If I understand correctly, ar by default ignores directory names in many situations like the above, and "P" flag is to make it to not ignore directory names in a pathname. It looks like the default behavior is broken. Is that important for compatibility? I wonder if there's a chance to make "P" the default behavior.

Yes, the more I dug into pathnames, the more confusing it got... just to clarify, directory names are never stored in the non-thin archive format; the P option is only for whether full path names are used for comparisons (e.g. reading/extracting a single member from an archive, deleting a single member from an archive, etc.)

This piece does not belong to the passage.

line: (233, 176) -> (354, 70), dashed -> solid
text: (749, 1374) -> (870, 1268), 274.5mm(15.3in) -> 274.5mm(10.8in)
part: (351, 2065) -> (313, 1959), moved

Your example is odd, but I don't think it would be invoked this way. Although making P the default would make your example make sense, the counterexample would be confusing in a more normal case:

$ mkdir x
$ echo 123 > x/foo.txt
$ ar rcSP archive.a x/foo.txt

# Directory name still not stored even though P is present
$ cat archive.a
!<arch>
foo.txt/        0           0     0     644     4         `
123

# The file we just added is there, right?
$ ar tP archive.a x/foo.txt
no entry x/foo.txt in archive

# Nope, we have to chop off the directory ourselves to find it.
$ ar tP archive.a foo.txt
foo.txt
ruiu accepted this revision.Feb 7 2019, 3:13 PM

LGTM

Hmm, that's right. That's probably a good reason why we can't make P the default behavior.

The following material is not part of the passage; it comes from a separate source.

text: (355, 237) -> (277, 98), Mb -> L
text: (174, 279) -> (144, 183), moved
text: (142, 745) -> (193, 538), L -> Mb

ar doesn't store directory names to an archive file, but it tries to hide that fact from the user in some degree, but the mismatch leaks out in many situations like the above. Probably, ar shouldn't have tried to do that from the beginning, but we are perhaps 50+ years too late to fix it.

This revision is now accepted and ready to land.Feb 7 2019, 3:13 PM
This revision was automatically updated to reflect the committed changes.
thakis added a subscriber: thakis.Feb 20 2019, 5:06 PM

Hmm, that's right. That's probably a good reason why we can't make P the default behavior.

Doesn't that make the output dependent on the build directory path? In Chromium, we're very careful to try and make the build independent of the build directory name for deterministic builds. I think changing the default here is bad for this reason. If you have your mind set on this however, is there an opt out flag? (We don't use llvm-ar in chromium at the moment so this doesn't affect us, but it's maybe a concern you didn't think about, so I figured I'd mention it.)

Hmm, that's right. That's probably a good reason why we can't make P the default behavior.

Doesn't that make the output dependent on the build directory path? In Chromium, we're very careful to try and make the build independent of the build directory name for deterministic builds. I think changing the default here is bad for this reason. If you have your mind set on this however, is there an opt out flag? (We don't use llvm-ar in chromium at the moment so this doesn't affect us, but it's maybe a concern you didn't think about, so I figured I'd mention it.)

The member paths in thin archives are relative to the archive itself. So suppose you have two build trees and you want to cmp the difference of every file in each tree to make sure they're bit-for-bit identical. Won't the archive members be the same relative path to the archive within each build tree? If so, the thin archive contents will be bit-for-bit identical.

Hmm, that's right. That's probably a good reason why we can't make P the default behavior.

Doesn't that make the output dependent on the build directory path? In Chromium, we're very careful to try and make the build independent of the build directory name for deterministic builds. I think changing the default here is bad for this reason. If you have your mind set on this however, is there an opt out flag? (We don't use llvm-ar in chromium at the moment so this doesn't affect us, but it's maybe a concern you didn't think about, so I figured I'd mention it.)

The member paths in thin archives are relative to the archive itself. So suppose you have two build trees and you want to cmp the difference of every file in each tree to make sure they're bit-for-bit identical. Won't the archive members be the same relative path to the archive within each build tree? If so, the thin archive contents will be bit-for-bit identical.

Ah, "full path" doesn't mean "absolute path" here. Then it's all good, thanks!